Company name: Auriant Mining AB
Short name: AUR
ISIN-code: SE0001337213

Website: www.auriant.com
www.facebook.com/AuriantMining/ 

Auriant Mining AB (AUR) is a Swedish junior mining company focused on gold exploration and production in Russia, primarily in the Republic of Tyva, Zabaikalye and the Republic of Khakassia. The company has currently four assets, including two operating mines (Tardan and Alluvial at Staroverinskaya), one early stage exploration asset and one development asset.

Since July 19, 2010, Auriant Mining´s shares are traded on Nasdaq First North Premier Growth Market under the short name AUR. For more information, please visit www.auriant.com. G&W Fondkommission is Certified Adviser to Auriant, for more information please visit www.gwkapital.se.

This information is information that Auriant Mining AB is obliged to make public pursuant to the EU Market Abuse Regulation. The information was submitted for publication, through the agency of the contact persons set out above, at 19:00 CET on October 14, 2024.

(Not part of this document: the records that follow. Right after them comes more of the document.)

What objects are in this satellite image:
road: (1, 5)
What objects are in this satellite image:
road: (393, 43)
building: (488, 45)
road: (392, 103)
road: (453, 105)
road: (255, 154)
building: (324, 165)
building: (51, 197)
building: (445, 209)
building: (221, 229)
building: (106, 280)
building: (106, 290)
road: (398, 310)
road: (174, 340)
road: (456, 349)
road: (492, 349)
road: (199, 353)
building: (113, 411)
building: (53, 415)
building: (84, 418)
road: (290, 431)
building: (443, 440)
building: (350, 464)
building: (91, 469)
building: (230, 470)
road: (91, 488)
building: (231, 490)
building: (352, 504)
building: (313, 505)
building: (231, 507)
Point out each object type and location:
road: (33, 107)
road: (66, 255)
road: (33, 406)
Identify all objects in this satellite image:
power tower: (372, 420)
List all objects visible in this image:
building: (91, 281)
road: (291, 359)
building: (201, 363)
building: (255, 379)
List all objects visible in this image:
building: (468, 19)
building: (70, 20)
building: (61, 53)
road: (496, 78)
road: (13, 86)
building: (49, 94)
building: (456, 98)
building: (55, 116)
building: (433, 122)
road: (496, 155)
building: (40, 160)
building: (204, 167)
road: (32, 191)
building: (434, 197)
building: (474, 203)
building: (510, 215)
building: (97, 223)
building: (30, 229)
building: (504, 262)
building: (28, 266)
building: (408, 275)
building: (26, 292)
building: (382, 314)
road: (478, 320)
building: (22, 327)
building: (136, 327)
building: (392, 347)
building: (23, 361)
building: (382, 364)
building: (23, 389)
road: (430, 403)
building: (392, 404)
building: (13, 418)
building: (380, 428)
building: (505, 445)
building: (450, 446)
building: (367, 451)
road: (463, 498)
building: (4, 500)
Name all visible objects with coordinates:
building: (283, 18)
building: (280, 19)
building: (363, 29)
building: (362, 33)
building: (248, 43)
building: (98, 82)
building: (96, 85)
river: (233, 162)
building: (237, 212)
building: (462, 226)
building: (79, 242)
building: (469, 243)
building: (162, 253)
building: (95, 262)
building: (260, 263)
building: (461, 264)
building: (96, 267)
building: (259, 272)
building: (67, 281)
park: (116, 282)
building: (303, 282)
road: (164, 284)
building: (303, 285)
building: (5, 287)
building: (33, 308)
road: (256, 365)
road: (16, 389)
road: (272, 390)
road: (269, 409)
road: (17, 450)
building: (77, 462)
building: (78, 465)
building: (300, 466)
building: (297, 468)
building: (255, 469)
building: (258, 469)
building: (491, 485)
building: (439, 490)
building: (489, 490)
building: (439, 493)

Cautionary Statement: Statements and assumptions made in this report with respect to Auriant Mining AB’s (“AUR”) current plans, estimates, strategies and beliefs, and other statements that are not historical facts, are forward-looking statements about the future performance of AUR. Forward-looking statements include, but are not limited to, those using words such as “may”, “might”, “seeks”, “expects”, “anticipates”, “estimates”, “believes”, “projects”, “plans”, strategy”, “forecast” and similar expressions. These statements reflect management’s expectations and assumptions in light of currently available information. They are subject to a number of risks and uncertainties, including, but not limited to, (i) changes in the economic, regulatory and political environments in the countries where AUR operates; (ii) changes relating to the geological information available in respect of the various projects undertaken; (iii) AUR’s continued ability to secure enough financing to carry on its operations as a going concern; (iv) the success of its potential joint ventures and alliances, if any; (v) exchange rates, particularly between the Russian rouble and the U.S. dollar. In the light of the many risks and uncertainties surrounding any gold production and exploration company at an early stage of its development, the actual results could differ materially from those presented and forecast in this report. AUR assumes no unconditional obligation to immediately update any such statements and/or forecasts.